> [TEXT EXCERPT]:
▼

# Create Datasets
## Data Collection
- midwestgardentips.com provides a list of the best performing perennials in the midwest
- preen.com provides a list of common weeds state-by-state
    - will download a list of common weeds in IL
    - will download corresponding photos from the site
- garden.org provides a collection of photographs of various plants
    - will download photos of both perennials and weeds from this site

In [68]:
# standard imports
import numpy as np
import pandas as pd
import seaborn as sns
import matplotlib.pyplot as plt
import os

# webscrape
import requests
from requests import get
from bs4 import BeautifulSoup
import urllib
from time import sleep

In [2]:
# Paths to store data
perennial_path = os.path.join(os.pardir, os.pardir, 'data', 'perennials')
weed_path = os.path.join(os.pardir, os.pardir, 'data', 'weeds')

## midwestgardentips.com

In [3]:
# Scrape names of best performing perennials from Midwest Gardening site
perennial_url = 'https://www.midwestgardentips.com/best-performing-perennials-1'
response = get(perennial_url)
html = response.text
soup = BeautifulSoup(html, 'lxml')

# Find bolded (i.e., 'strong') and italicized (i.e., 'em') text
p_list = [a.text for a in (strong.find('em') for strong in soup.find_all('strong')) if a]

perennials = []
for i in range(len(p_list)):
    text = p_list[i].split(':')[0]
    perennials.append(text)

# Remove mislabeled text from list of perennials
perennials.remove('y.')
perennials.remove('Full to part sun\xa0 Hardy in zones ')

In [53]:
perennials

['Adnophora Liliifolia',
 'Agastache',
 'Asiatic lily (also Oriental lily)',
 'Aster (hardy)',
 'Astilbe',
 'Azalea, deciduous',
 'Balloon Flower',
 'Bee Balm',
 'Bellflower',
 'Black-Eyed Susan',
 'Bleeding Heart',
 'Centaurea (Perennial Cornflower)',
 'Clematis',
 'Chrysanthemum',
 'Columbine',
 'Coneflower',
 'Coral Bells',
 'Coreopsis',
 'Daylilies',
 'Delphinium',
 'Ferns',
 'Gaillardia (blanket flower)',
 'Geranium, hardy',
 'Hosta',
 'Iris',
 'Lady’s Mantle',
 'Lavender',
 'Lily of the Valley',
 'Lungwort',
 'Mallow',
 'Nepeta',
 'Penstemon',
 'Peonies',
 'Phlox paniculata hybrids',
 'Phlox subulata',
 'Pinks',
 'Poppies',
 'Rudbeckia',
 'Russian Sage',
 'Salvia',
 'Sedum',
 'Spotted Dead Nettle, or Lamium',
 'Veronica (Speedwell)',
 'Yarrow']

## preen.com

In [5]:
# Create list of weeds and
# Scrape weed photos from preen site

weed_url = 'https://www.preen.com/weeds/il'
response = get(weed_url)

▲

> [INFORMATION GIVEN]:
▼

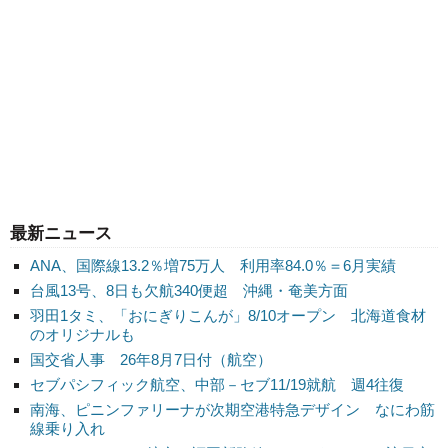
最新ニュース
ANA、国際線13.2％増75万人 利用率84.0％＝6月実績
台風13号、8日も欠航340便超 沖縄・奄美方面
羽田1タミ、「おにぎりこんが」8/10オープン 北海道食材
のオリジナルも
国交省人事 26年8月7日付（航空）
セブパシフィック航空、中部－セブ11/19就航 週4往復
南海、ピニンファリーナが次期空港特急デザイン なにわ筋
線乗り入れ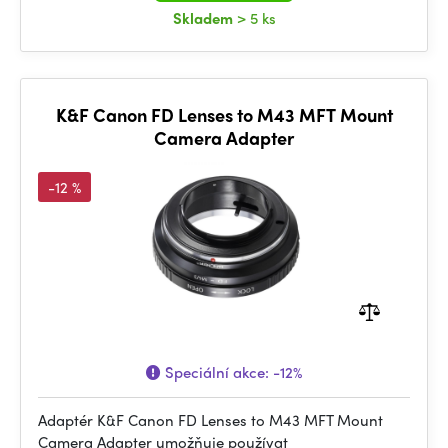
Skladem
> 5 ks
K&F Canon FD Lenses to M43 MFT Mount
Camera Adapter
-12 %
Speciální akce:
-12%
Adaptér K&F Canon FD Lenses to M43 MFT Mount
Camera Adapter umožňuje používat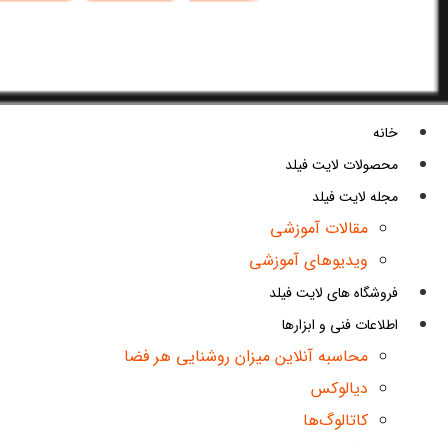
خانه
محصولات لایت فیلد
مجله لایت فیلد
مقالات آموزشی
ویدیوهای آموزشی
فروشگاه های لایت فیلد
اطلاعات فنی و ابزارها
محاسبه آنلاین میزان روشنایی هر فضا
دیالوکس
کاتالوگ‌ها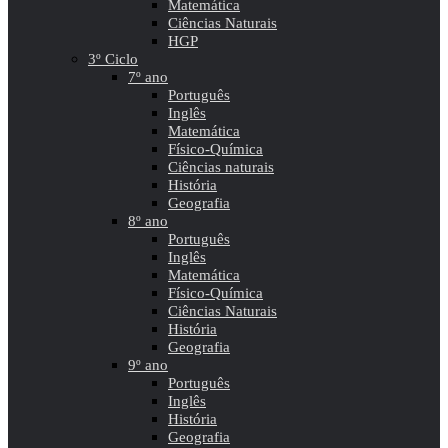
Matemática
Ciências Naturais
HGP
3º Ciclo
7º ano
Português
Inglês
Matemática
Físico-Química
Ciências naturais
História
Geografia
8º ano
Português
Inglês
Matemática
Físico-Química
Ciências Naturais
História
Geografia
9º ano
Português
Inglês
História
Geografia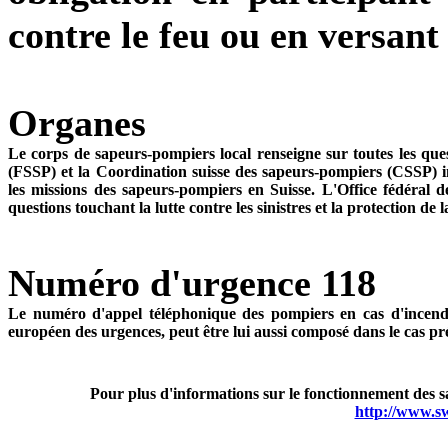
contre le feu ou en versant
Organes
Le corps de sapeurs-pompiers local renseigne sur toutes les que
(FSSP) et la Coordination suisse des sapeurs-pompiers (CSSP) inf
les missions des sapeurs-pompiers en Suisse. L'Office fédéral 
questions touchant la lutte contre les sinistres et la protection de 
Numéro d'urgence 118
Le numéro d'appel téléphonique des pompiers en cas d'incendie
européen des urgences, peut être lui aussi composé dans le cas pré
Pour plus d'informations sur le fonctionnement des sa
http://www.sw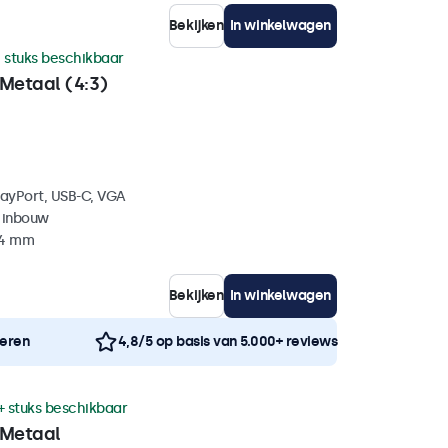
Bekijken
In winkelwagen
 stuks beschikbaar
Metaal (4:3)
layPort, USB-C, VGA
 inbouw
44 mm
Bekijken
In winkelwagen
neren
4,8/5 op basis van 5.000+ reviews
+ stuks beschikbaar
 Metaal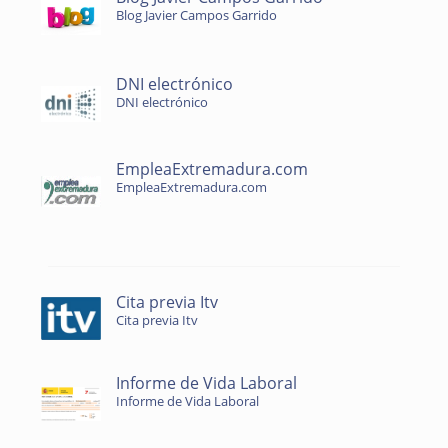
Blog Javier Campos Garrido
DNI electrónico
DNI electrónico
EmpleaExtremadura.com
EmpleaExtremadura.com
Cita previa Itv
Cita previa Itv
Informe de Vida Laboral
Informe de Vida Laboral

▲

> [DIRECTIONS]:
1: In the dataset-building notebook, which site provides a list of common weeds state-by-state?
2: Continue the dataset-building notebook from its last line of code.

> [ANSWER SECTION]:
1: preen.com

2:
html = response.text
soup = BeautifulSoup(html, 'lxml')
div = soup.find(id = 'WeedList')
w_list = div.find_all('a')
weeds = []
for i in range(len(w_list)):
    # Create list of weed names
    text = w_list[i].find('img').attrs['alt']  
    weeds.append(text)
    
    # Scrape photos from site
    photo_url = 'https://www.preen.com' + w_list[i].attrs['href']
    photo_response = get(photo_url)
    photo_html = photo_response.text
    photo_soup = BeautifulSoup(photo_html, 'lxml')
    photo_div = photo_soup.find(id = 'imagePicker')
    photo_list = photo_div.find_all('a')
    for j in range(len(photo_list)):
        photo_url = 'https:' + photo_list[j].attrs['href'].replace(' ', '%20')
        
        # To account for photos that were removed from the site
        if get(photo_url).status_code != 404:
            
            # "pr" suffix to indicate photos were scraped from preen site
            path = os.path.join(weed_path, text.lower().replace(' ', '_') + '_pr')
            urllib.request.urlretrieve(photo_url, path + '_' + str(j) + '.jpg')

In [3]:
# Create list of weeds and
# Scrape weed photos from preen site

weed_url = 'https://www.preen.com/weeds/il'
response = get(weed_url)
html = response.text
soup = BeautifulSoup(html, 'lxml')
div = soup.find(id = 'WeedList')
w_list = div.find_all('a')
weeds = []
for i in range(len(w_list)):
    # Create list of weed names
    text = w_list[i].find('img').attrs['alt']  
    weeds.append(text)


## garden.org
I have created a function (enter_url) that provides the name of each perennial/weed one at a time.  The first prompt allows the user to skip the perennial/weed if no photos are provided for the plant on garden.org.  If photos exist, the user can enter the url for the plant.  The function scrapes all photos where the plant name is identified in the header or as a common name for the plant.  All plants are stored with the plant name as part of the name of the file.

In [21]:
from itertools import cycle
import traceback
import requests

In [73]:
def get_proxies():
    html = requests.get('https://free-proxy-list.net/').text
    ip_addresses = list(pd.read_html(html)[0].query('Https == "yes"')['IP Address'] + ':' +\
        pd.read_html(html)[0].query('Https == "yes"')['Port'].astype(str))
    return ip_addresses

In [74]:
ip_addresses = get_proxies()
proxies = cycle(ip_addresses)

In [76]:
# Check if plant photos appear on search result page
plant_url = 'https://garden.org/plants/view/75093/Yarrow-Achillea-Moonshine/'
proxy = next(proxies)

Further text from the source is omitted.